The New Colony of Georgia
The Province of Georgia, also called Georgia Colony, was one of the southern colonies in British America and the last of the 13 original colonies established by Great Britain. George II, for whom the colony was named, granted the colony's corporate charter to General James Oglethorpe in 1732. An earlier grant to three Montgomery brothers was forfeited when they failed to establish a permanent colony, largely as a result of disease in the marshy area they chose to develop. In 1755, Georgia officially ceased to be a trustee colony and became a crown colony.
Georgia
A map of the Province of Georgia, 1732–1777.
The original charter specified the colony as the area between the Savannah and Altamaha rivers, up to their headwaters on the Ocmulgee River, and then extending westward "sea to sea." The area within the charter had previously been part of the original grant of the Province of Carolina, which was closely linked to Georgia. South Carolina had never been able to gain control of the area; however, American Indians had been forcefully pushed back from the Georgia coast after the Yamasee War, excepting a few villages of defeated Yamasee (who became known as the Yamacraw to distinguish them from the Yamasee in Florida and among the Creek). In practice, settlement in the colony was limited to the vicinity near the Savannah River. The western area of the colony remained under the control of the Creek Indian Confederation until after the American Revolutionary War.

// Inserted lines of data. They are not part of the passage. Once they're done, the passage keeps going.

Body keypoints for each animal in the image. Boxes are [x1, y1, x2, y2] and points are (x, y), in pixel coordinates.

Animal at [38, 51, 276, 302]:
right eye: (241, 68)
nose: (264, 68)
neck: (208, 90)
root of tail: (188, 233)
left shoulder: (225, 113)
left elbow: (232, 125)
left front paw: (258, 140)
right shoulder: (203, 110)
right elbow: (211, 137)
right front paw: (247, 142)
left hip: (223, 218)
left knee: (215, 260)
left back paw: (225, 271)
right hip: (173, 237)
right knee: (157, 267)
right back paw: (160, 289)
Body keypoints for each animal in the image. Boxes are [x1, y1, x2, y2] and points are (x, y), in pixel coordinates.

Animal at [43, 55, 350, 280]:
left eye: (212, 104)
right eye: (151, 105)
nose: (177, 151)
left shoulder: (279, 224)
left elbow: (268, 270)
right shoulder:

Savannah, Georgia colony, early 1700s
An early drawing of Savannah, Georgia, from sometime in the early 1700s.
Oglethorpe's Role in the Georgia Colony
In 1733, General James Oglethorpe, who was a British member of Parliament, established the Georgia Colony as a solution for two problems. At that time, tension between Spain and Great Britain was high, and the British feared that Spanish Florida was threatening the British Carolinas. The Georgia Colony would act as a "buffer state" (border) or "garrison province" that would defend the southern part of the British colonies from Spanish Florida. Oglethorpe imagined a province populated by "sturdy farmers" that could guard the border and because of this, the colony's charter prohibited slavery. Additionally, Oglethorpe decided to establish a colony in the contested border region of Georgia and populate it with debtors who would otherwise have been imprisoned according to standard British practice.
Oglethorpe’s vision for Georgia followed the ideals of the Age of Reason, seeing it as a place for England’s “worthy poor” to start anew. To encourage industry, he gave each male immigrant 50 acres of land, tools, and a year’s worth of supplies. In Savannah, the Oglethorpe Plan provided for a utopia: “an agrarian model of sustenance while sustaining egalitarian values holding all men as equal.”

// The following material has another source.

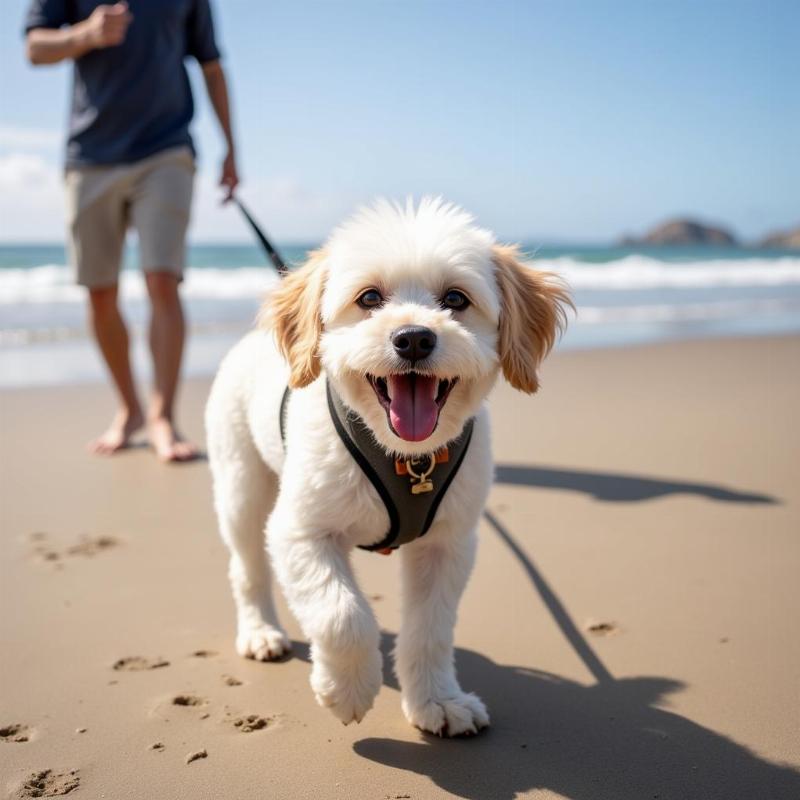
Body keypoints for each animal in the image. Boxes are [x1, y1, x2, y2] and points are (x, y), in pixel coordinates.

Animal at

Oglethorpe’s vision called for alcohol and slavery to be banned. However, colonists who relocated from other colonies, especially South Carolina, disregarded these prohibitions. Despite its proprietors’ early vision of a colony guided by Enlightenment ideals and free of slavery, by the 1750s, Georgia was producing quantities of rice grown and harvested by slaves.
A new and accurate map of the Provinces of North and South Carolina
A map of the southeastern United States (Carolina, Georgia, Florida).